Tort reform — in the air but not central to the reform effort — would help rationalize service delivery and reduce unnecessary services by eliminating the need to practice “defensive medicine.”
I’m convinced that most available statistics understate the importance of this issue. Doctors don’t only practice defensively when the case in hand raises a red flag or poses a difficult question. Defensive prescribing and testing is ingrained in the culture of medical practice, something that benefits no-one and costs all.
The key here is not simply to limit the size of awards. Instead, we need a set of clearly articulated protections from malpractice actions for physicians and hospitals that conform to established and well-communicated standards, combined with strong and credible oversight of professional conduct by medical societies and state licensing boards. Doctors and hospitals should not be protected, and patients should have legal recourse, when there is real negligence and/or professional misconduct. But practitioners should not be at legal risk simply because things didn’t turn out well.

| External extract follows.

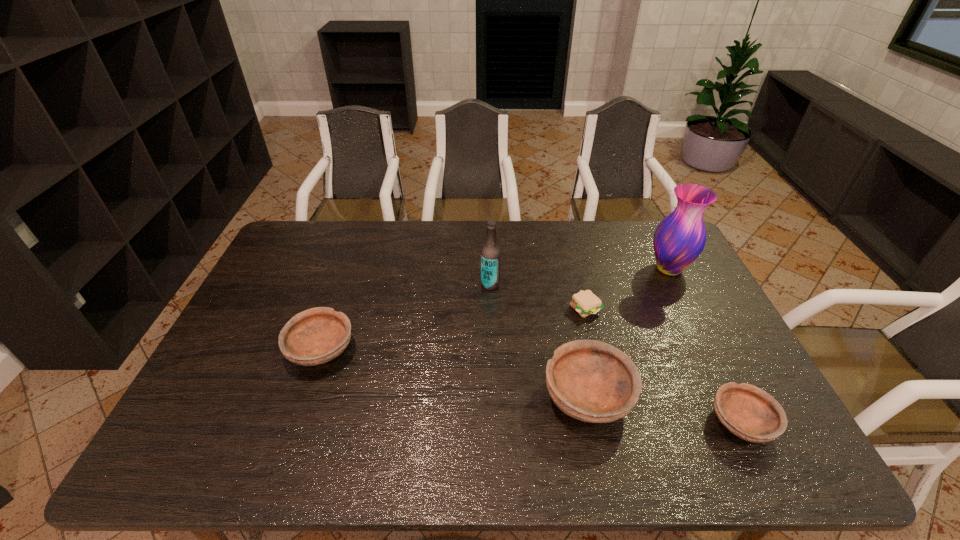
The width and height of the screenshot is (960, 540). What are the coordinates of `blank space that satisfies the following two spatial constraints: 1. on the side of the fifth shortest object with the label; 2. on the left side of the second shortest object` in the screenshot? It's located at (494, 423).

Where is `vacant area that satisfies the following two spatial constraints: 1. on the back side of the third farthest object; 2. on the right side of the tallest object`? vacant area that satisfies the following two spatial constraints: 1. on the back side of the third farthest object; 2. on the right side of the tallest object is located at coordinates (576, 269).

Where is `vacant space that satisfies the following two spatial constraints: 1. on the front side of the leftmost object; 2. on the right side of the tallest bowl`? vacant space that satisfies the following two spatial constraints: 1. on the front side of the leftmost object; 2. on the right side of the tallest bowl is located at coordinates (305, 396).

4. Pay for quality, not quantity. This is part of the reform discussion but almost wholly absent from concrete proposals before the Congress. It would be a major change in the organization of the business of healthcare — how doctors and hospitals are reimbursed, where care is delivered, by whom and with what degree of patient choice. We have models for how this might be accomplished, but only very poor roadmaps for how we move toward one or another of those models.
This year’s legislation is likely to provide the tools to enable the business model changes required to realize reformers’ goals. But it won’t close the deal.
The biggest task — realigning incentives to support quality and cost control — will require a lot more work. And that’s where the savings are.